Self-confidence is essentially an attitude which allows us to have a positive and realistic perception of ourselves and our abilities. It is characterised by personal attributes such as assertiveness, optimism, enthusiasm, affection, pride, independence, trust, the ability to handle criticism and emotional maturity.
Confidence is learned, it is not inherited. If you lack confidence, it probably means that, as a child, you were criticised, undermined, or suffered an inexplicable tragic loss, for which you either blamed yourself or were blamed by others. A lack of confidence isn’t necessarily permanent but it can be if it isn’t addressed. Our religion, the influence of the culture which formed our perspectives, our gender, social class and our parents, in particular, are all factors which influence and contribute to our level of confidence and esteem.
Confident people have deep faith in their future and can accurately assess their capabilities. They also have a general sense of control in their lives and believe that, within reason, they will be able to do what they desire, plan and expect, no matter what the foreseeable obstacle. But this faith is guided by more realistic expectations so that, even when some of their goals are not met, those with confidence continue to be positive, to believe in themselves and to accept their current limitations with renewed energy. However, having high self-confidence does not mean they will be able to do everything they want. That view is unrealistic, one for the perfectionists.

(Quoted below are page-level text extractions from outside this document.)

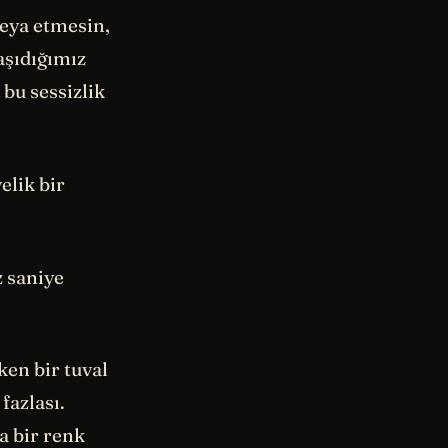
veya etmesin,
aşıdığımız
 bu sessizlik
elik bir
z saniye
ken bir tuval
fazlası.
na bir renk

A desire to be good at everything we do in order to impress others stems from a competitive instinct and lack of personal reinforcement. Any truly successful life has both rewards and the ability to learn from any setbacks, which increase our resilience, self- belief and determination. Real confidence requires that we face the possibility of failure constantly and deal with it. However, if we consistently lose out on both achievement and validation, even our identity is called into question.